A week ago I invited readers to decorate with an effective slogan the bandwagon of a potential 2016 candidate for the U.S. presidency. For any potential candidate, because it’s too soon to know who the candidates will be, and because, like The Chronicle, I wish to remain scrupulously nonpartisan and equal opportunity.
These were my rules:
- No more than 10 words. Fewer is better. It’s a slogan, not a manifesto.
- Not used in previous presidential campaigns. Make it new!
- Available for any candidate, Democrat, Republican, or independent. Equal opportunity!
Thirty-two of you managed to rise to the occasion, even after the exhaustion of the 2012 campaign. One contributor was even so prolific as to offer more than two dozen slogans, like those who buy half the tickets in a lottery in hopes that one will win.
That’s not necessarily a good strategy, though. I’m reminded of a time when I was in graduate school. For a few months I hosted an old friend who had decided to make a living by writing humorous captions for greeting cards. He banged away at the typewriter day after day, ending up with a book of about 200 pages, each with about 10 ideas for captions.

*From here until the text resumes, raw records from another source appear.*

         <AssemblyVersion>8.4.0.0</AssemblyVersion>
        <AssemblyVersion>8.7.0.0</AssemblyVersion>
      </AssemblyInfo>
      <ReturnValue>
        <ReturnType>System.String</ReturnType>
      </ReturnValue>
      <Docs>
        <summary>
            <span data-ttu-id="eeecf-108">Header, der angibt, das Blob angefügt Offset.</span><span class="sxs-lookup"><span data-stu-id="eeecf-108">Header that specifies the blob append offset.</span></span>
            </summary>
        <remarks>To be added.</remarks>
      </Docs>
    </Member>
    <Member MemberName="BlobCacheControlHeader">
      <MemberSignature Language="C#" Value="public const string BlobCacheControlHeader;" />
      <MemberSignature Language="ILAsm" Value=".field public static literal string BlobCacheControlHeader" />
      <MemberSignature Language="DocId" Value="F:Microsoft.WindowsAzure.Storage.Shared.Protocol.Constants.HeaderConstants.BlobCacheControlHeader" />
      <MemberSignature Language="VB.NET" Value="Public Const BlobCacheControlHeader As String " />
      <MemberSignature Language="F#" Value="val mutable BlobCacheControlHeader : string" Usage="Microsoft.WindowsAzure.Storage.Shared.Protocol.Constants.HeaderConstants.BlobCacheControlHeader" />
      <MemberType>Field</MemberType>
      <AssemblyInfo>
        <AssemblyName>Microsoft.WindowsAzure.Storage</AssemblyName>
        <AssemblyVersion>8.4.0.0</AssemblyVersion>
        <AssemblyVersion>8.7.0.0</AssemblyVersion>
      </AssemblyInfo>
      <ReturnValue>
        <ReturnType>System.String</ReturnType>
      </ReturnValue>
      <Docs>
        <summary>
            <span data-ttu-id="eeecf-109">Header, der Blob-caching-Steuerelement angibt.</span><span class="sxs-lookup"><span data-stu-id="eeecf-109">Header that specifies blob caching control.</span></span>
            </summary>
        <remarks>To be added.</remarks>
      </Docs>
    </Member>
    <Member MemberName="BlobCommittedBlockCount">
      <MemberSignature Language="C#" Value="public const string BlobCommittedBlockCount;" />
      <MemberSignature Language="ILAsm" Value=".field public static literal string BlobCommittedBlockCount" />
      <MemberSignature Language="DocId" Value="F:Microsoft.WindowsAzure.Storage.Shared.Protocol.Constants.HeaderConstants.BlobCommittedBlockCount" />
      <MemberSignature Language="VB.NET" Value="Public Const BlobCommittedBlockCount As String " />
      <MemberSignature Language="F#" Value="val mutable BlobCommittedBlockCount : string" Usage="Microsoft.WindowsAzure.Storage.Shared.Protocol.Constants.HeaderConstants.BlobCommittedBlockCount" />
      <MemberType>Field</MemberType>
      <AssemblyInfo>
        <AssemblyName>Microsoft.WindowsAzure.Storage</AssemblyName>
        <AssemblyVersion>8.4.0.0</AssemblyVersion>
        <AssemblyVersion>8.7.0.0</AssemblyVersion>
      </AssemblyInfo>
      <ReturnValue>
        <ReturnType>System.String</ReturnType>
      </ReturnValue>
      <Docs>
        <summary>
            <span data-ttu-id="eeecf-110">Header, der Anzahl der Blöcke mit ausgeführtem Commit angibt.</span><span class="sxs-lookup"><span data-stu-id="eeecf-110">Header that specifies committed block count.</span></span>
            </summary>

When he finished, he sent the book off to a big card company, hoping they’d buy the whole thing. The editor who wrote back said my friend was clearly quite “erudite” (translated as, give up card writing) and bought a grand total of three ideas, for which he was paid $25. My friend decided he’d have to think of another way to get by on his literary talent. (And he did, but that’s another story.) We suspected they hadn’t read the book at all, just chose an arbitrary few ideas to be done with it.

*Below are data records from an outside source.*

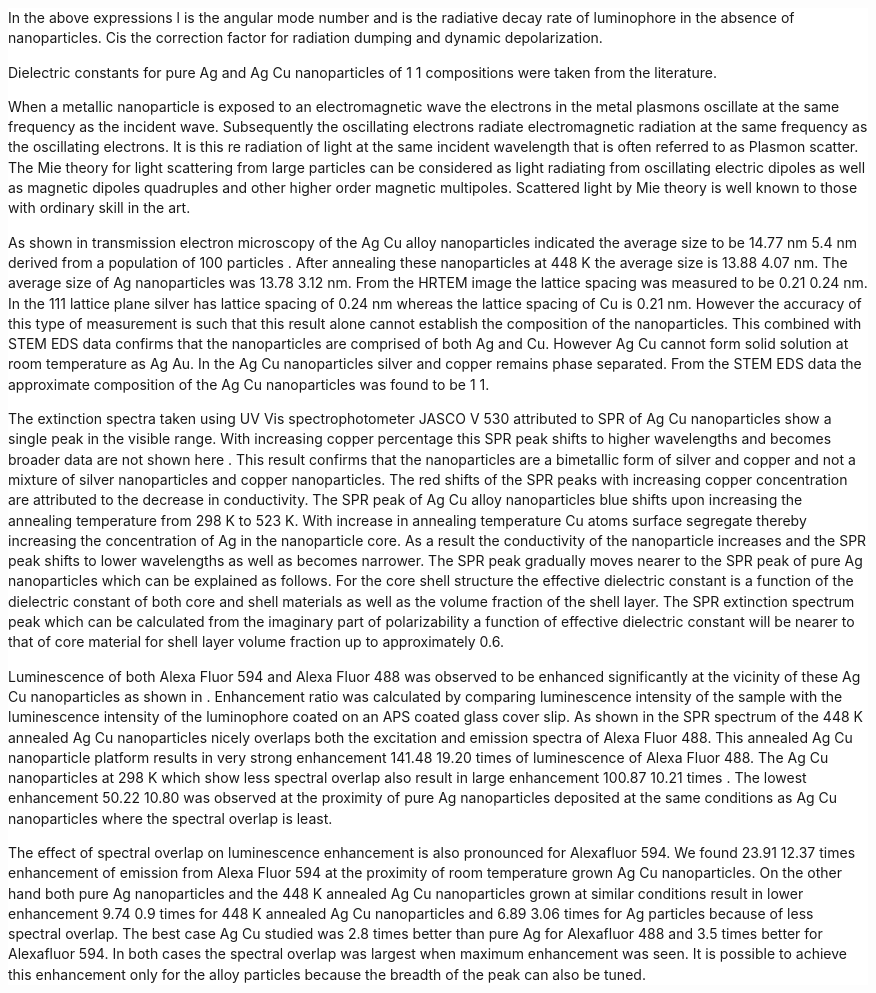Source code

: In the above expressions l is the angular mode number and is the radiative decay rate of luminophore in the absence of nanoparticles. Cis the correction factor for radiation dumping and dynamic depolarization.

Dielectric constants for pure Ag and Ag Cu nanoparticles of 1 1 compositions were taken from the literature.

When a metallic nanoparticle is exposed to an electromagnetic wave the electrons in the metal plasmons oscillate at the same frequency as the incident wave. Subsequently the oscillating electrons radiate electromagnetic radiation at the same frequency as the oscillating electrons. It is this re radiation of light at the same incident wavelength that is often referred to as Plasmon scatter. The Mie theory for light scattering from large particles can be considered as light radiating from oscillating electric dipoles as well as magnetic dipoles quadruples and other higher order magnetic multipoles. Scattered light by Mie theory is well known to those with ordinary skill in the art.

As shown in transmission electron microscopy of the Ag Cu alloy nanoparticles indicated the average size to be 14.77 nm 5.4 nm derived from a population of 100 particles . After annealing these nanoparticles at 448 K the average size is 13.88 4.07 nm. The average size of Ag nanoparticles was 13.78 3.12 nm. From the HRTEM image the lattice spacing was measured to be 0.21 0.24 nm. In the 111 lattice plane silver has lattice spacing of 0.24 nm whereas the lattice spacing of Cu is 0.21 nm. However the accuracy of this type of measurement is such that this result alone cannot establish the composition of the nanoparticles. This combined with STEM EDS data confirms that the nanoparticles are comprised of both Ag and Cu. However Ag Cu cannot form solid solution at room temperature as Ag Au. In the Ag Cu nanoparticles silver and copper remains phase separated. From the STEM EDS data the approximate composition of the Ag Cu nanoparticles was found to be 1 1.

The extinction spectra taken using UV Vis spectrophotometer JASCO V 530 attributed to SPR of Ag Cu nanoparticles show a single peak in the visible range. With increasing copper percentage this SPR peak shifts to higher wavelengths and becomes broader data are not shown here . This result confirms that the nanoparticles are a bimetallic form of silver and copper and not a mixture of silver nanoparticles and copper nanoparticles. The red shifts of the SPR peaks with increasing copper concentration are attributed to the decrease in conductivity. The SPR peak of Ag Cu alloy nanoparticles blue shifts upon increasing the annealing temperature from 298 K to 523 K. With increase in annealing temperature Cu atoms surface segregate thereby increasing the concentration of Ag in the nanoparticle core. As a result the conductivity of the nanoparticle increases and the SPR peak shifts to lower wavelengths as well as becomes narrower. The SPR peak gradually moves nearer to the SPR peak of pure Ag nanoparticles which can be explained as follows. For the core shell structure the effective dielectric constant is a function of the dielectric constant of both core and shell materials as well as the volume fraction of the shell layer. The SPR extinction spectrum peak which can be calculated from the imaginary part of polarizability a function of effective dielectric constant will be nearer to that of core material for shell layer volume fraction up to approximately 0.6.

Luminescence of both Alexa Fluor 594 and Alexa Fluor 488 was observed to be enhanced significantly at the vicinity of these Ag Cu nanoparticles as shown in . Enhancement ratio was calculated by comparing luminescence intensity of the sample with the luminescence intensity of the luminophore coated on an APS coated glass cover slip. As shown in the SPR spectrum of the 448 K annealed Ag Cu nanoparticles nicely overlaps both the excitation and emission spectra of Alexa Fluor 488. This annealed Ag Cu nanoparticle platform results in very strong enhancement 141.48 19.20 times of luminescence of Alexa Fluor 488. The Ag Cu nanoparticles at 298 K which show less spectral overlap also result in large enhancement 100.87 10.21 times . The lowest enhancement 50.22 10.80 was observed at the proximity of pure Ag nanoparticles deposited at the same conditions as Ag Cu nanoparticles where the spectral overlap is least.

The effect of spectral overlap on luminescence enhancement is also pronounced for Alexafluor 594. We found 23.91 12.37 times enhancement of emission from Alexa Fluor 594 at the proximity of room temperature grown Ag Cu nanoparticles. On the other hand both pure Ag nanoparticles and the 448 K annealed Ag Cu nanoparticles grown at similar conditions result in lower enhancement 9.74 0.9 times for 448 K annealed Ag Cu nanoparticles and 6.89 3.06 times for Ag particles because of less spectral overlap. The best case Ag Cu studied was 2.8 times better than pure Ag for Alexafluor 488 and 3.5 times better for Alexafluor 594. In both cases the spectral overlap was largest when maximum enhancement was seen. It is possible to achieve this enhancement only for the alloy particles because the breadth of the peak can also be tuned.
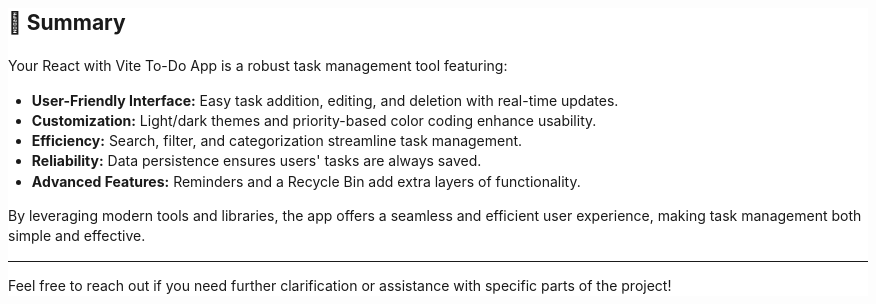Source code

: 
## 📌 **Summary**

Your React with Vite To-Do App is a robust task management tool featuring:

- **User-Friendly Interface:** Easy task addition, editing, and deletion with real-time updates.
- **Customization:** Light/dark themes and priority-based color coding enhance usability.
- **Efficiency:** Search, filter, and categorization streamline task management.
- **Reliability:** Data persistence ensures users' tasks are always saved.
- **Advanced Features:** Reminders and a Recycle Bin add extra layers of functionality.

By leveraging modern tools and libraries, the app offers a seamless and efficient user experience, making task management both simple and effective.

---

Feel free to reach out if you need further clarification or assistance with specific parts of the project!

That’s how I reacted to the proposals from “citrita.” Nevertheless, to be fair, I slogged through all 29 of them, and some were pretty good. “Text [candidate’s name] to win” was original, maybe even better if it were “Text [candidate’s name] to win a big prize, no purchase necessary.” And in the right font, or all caps, “I’M FOR US FIRST or maybe just “US FIRST” could be effective.
But my prize goes to “jbarman” for “Taxing your credulity, every day!” It’s a slogan that would be applied to an opponent, with menacing effectiveness. It begins with that shudder-inducing word “taxing,” and continues with an ugly-sounding word that half the electorate probably doesn’t know. Those who do know “credulity” can respect their candidate as a fellow erudite. They can feel smugly superior and highly cultivated by being able to recognize the twist “credulity” gives to “taxing.” Those who don’t know “credulity” can imagine it’s related to “crud” or “crude” or something equally disgusting. For making the most of connotations as well as denotations, this one has my vote.

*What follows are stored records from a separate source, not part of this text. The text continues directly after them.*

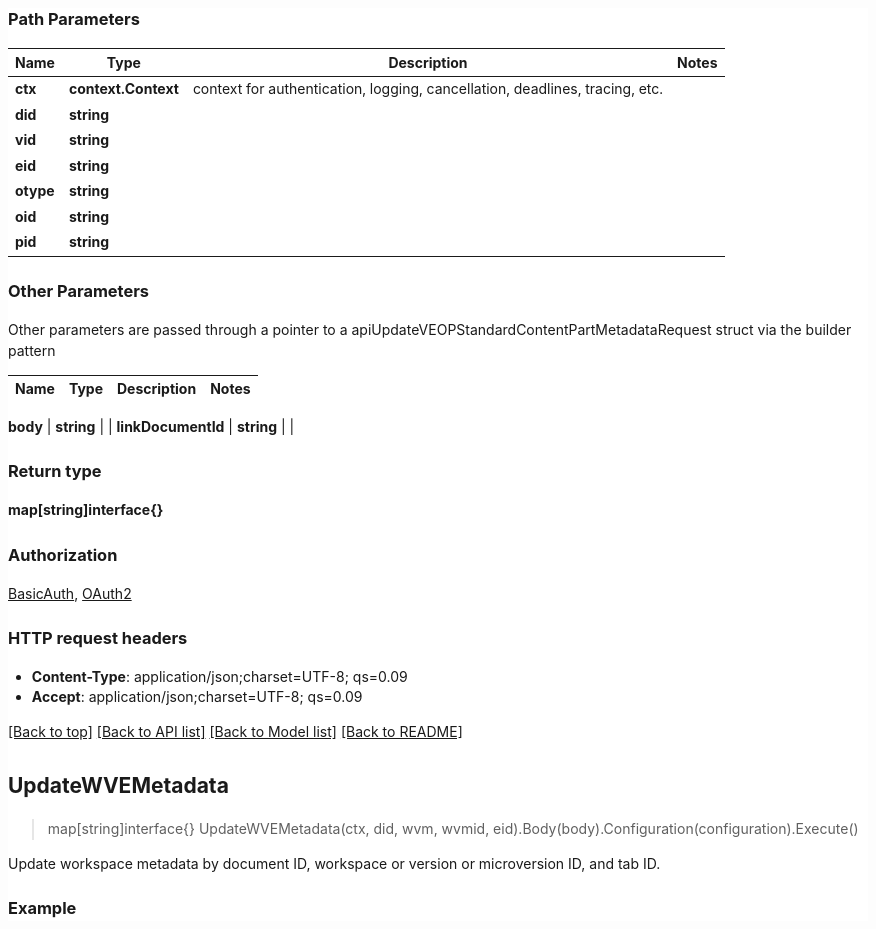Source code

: ### Path Parameters


Name | Type | Description  | Notes
------------- | ------------- | ------------- | -------------
**ctx** | **context.Context** | context for authentication, logging, cancellation, deadlines, tracing, etc.
**did** | **string** |  | 
**vid** | **string** |  | 
**eid** | **string** |  | 
**otype** | **string** |  | 
**oid** | **string** |  | 
**pid** | **string** |  | 

### Other Parameters

Other parameters are passed through a pointer to a apiUpdateVEOPStandardContentPartMetadataRequest struct via the builder pattern


Name | Type | Description  | Notes
------------- | ------------- | ------------- | -------------






 **body** | **string** |  | 
 **linkDocumentId** | **string** |  | 

### Return type

**map[string]interface{}**

### Authorization

[BasicAuth](../README.md#BasicAuth), [OAuth2](../README.md#OAuth2)

### HTTP request headers

- **Content-Type**: application/json;charset=UTF-8; qs=0.09
- **Accept**: application/json;charset=UTF-8; qs=0.09

[[Back to top]](#) [[Back to API list]](../README.md#documentation-for-api-endpoints)
[[Back to Model list]](../README.md#documentation-for-models)
[[Back to README]](../README.md)


## UpdateWVEMetadata

> map[string]interface{} UpdateWVEMetadata(ctx, did, wvm, wvmid, eid).Body(body).Configuration(configuration).Execute()

Update workspace metadata by document ID, workspace or version or microversion ID, and tab ID.

### Example
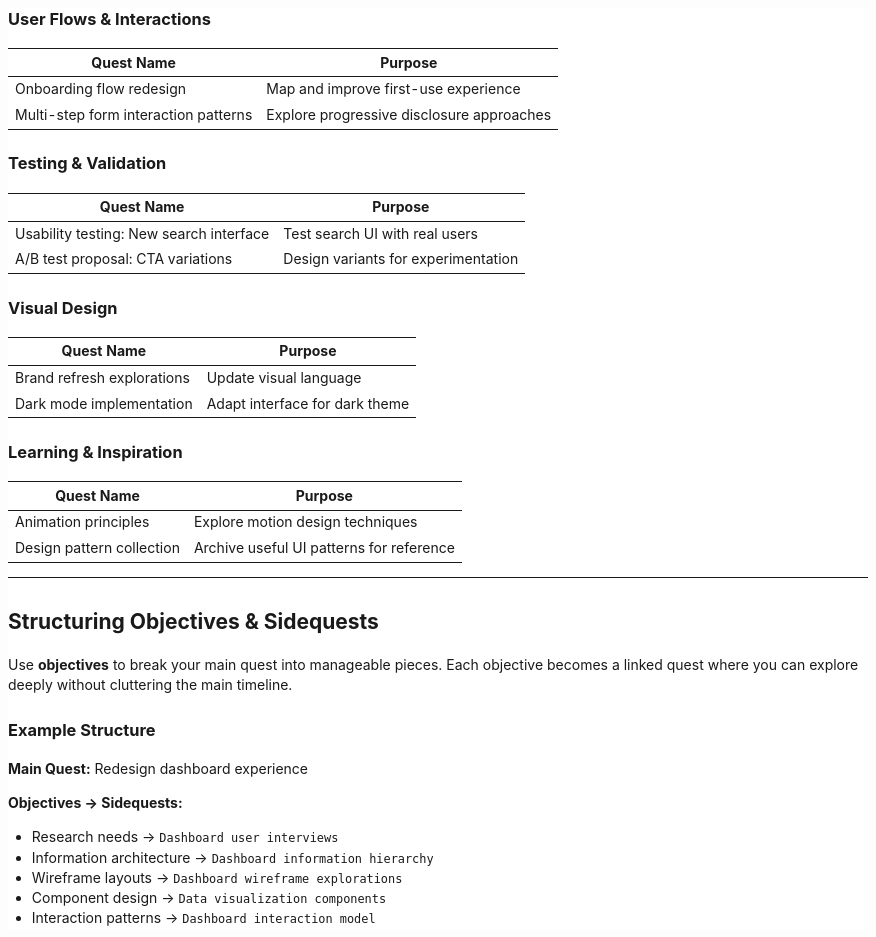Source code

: ### User Flows & Interactions

| Quest Name                           | Purpose                        |
| ------------------------------------ | ------------------------------ |
| Onboarding flow redesign             | Map and improve first-use experience |
| Multi-step form interaction patterns | Explore progressive disclosure approaches |

### Testing & Validation

| Quest Name                               | Purpose                       |
| ---------------------------------------- | ----------------------------- |
| Usability testing: New search interface  | Test search UI with real users |
| A/B test proposal: CTA variations        | Design variants for experimentation |

### Visual Design

| Quest Name                        | Purpose                   |
| --------------------------------- | ------------------------- |
| Brand refresh explorations        | Update visual language    |
| Dark mode implementation          | Adapt interface for dark theme |

### Learning & Inspiration

| Quest Name               | Purpose                         |
| ------------------------ | ------------------------------- |
| Animation principles     | Explore motion design techniques |
| Design pattern collection | Archive useful UI patterns for reference |

---

## Structuring Objectives & Sidequests

Use **objectives** to break your main quest into manageable pieces.
Each objective becomes a linked quest where you can explore deeply without cluttering the main timeline.

### Example Structure

**Main Quest:** Redesign dashboard experience

**Objectives → Sidequests:**

- Research needs → `Dashboard user interviews`
- Information architecture → `Dashboard information hierarchy`
- Wireframe layouts → `Dashboard wireframe explorations`
- Component design → `Data visualization components`
- Interaction patterns → `Dashboard interaction model`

So “jbarman,” send me (email@example.com) your postal address and I’ll send you a copy of my Presidential Voices: Speaking Styles from George Washington to George W. Bush.
I notice that “Taxing your credulity” almost won the popular vote, too, with 4 likes. “Typical new and Tyler too” beat it out, with 5 likes, but while that’s enjoyable as a joke, it wouldn’t work in a real campaign.
“Taxing your credulity, every day,” on the other hand, has uses that extend even beyond the political. Maybe we should adopt it as the motto of Lingua Franca.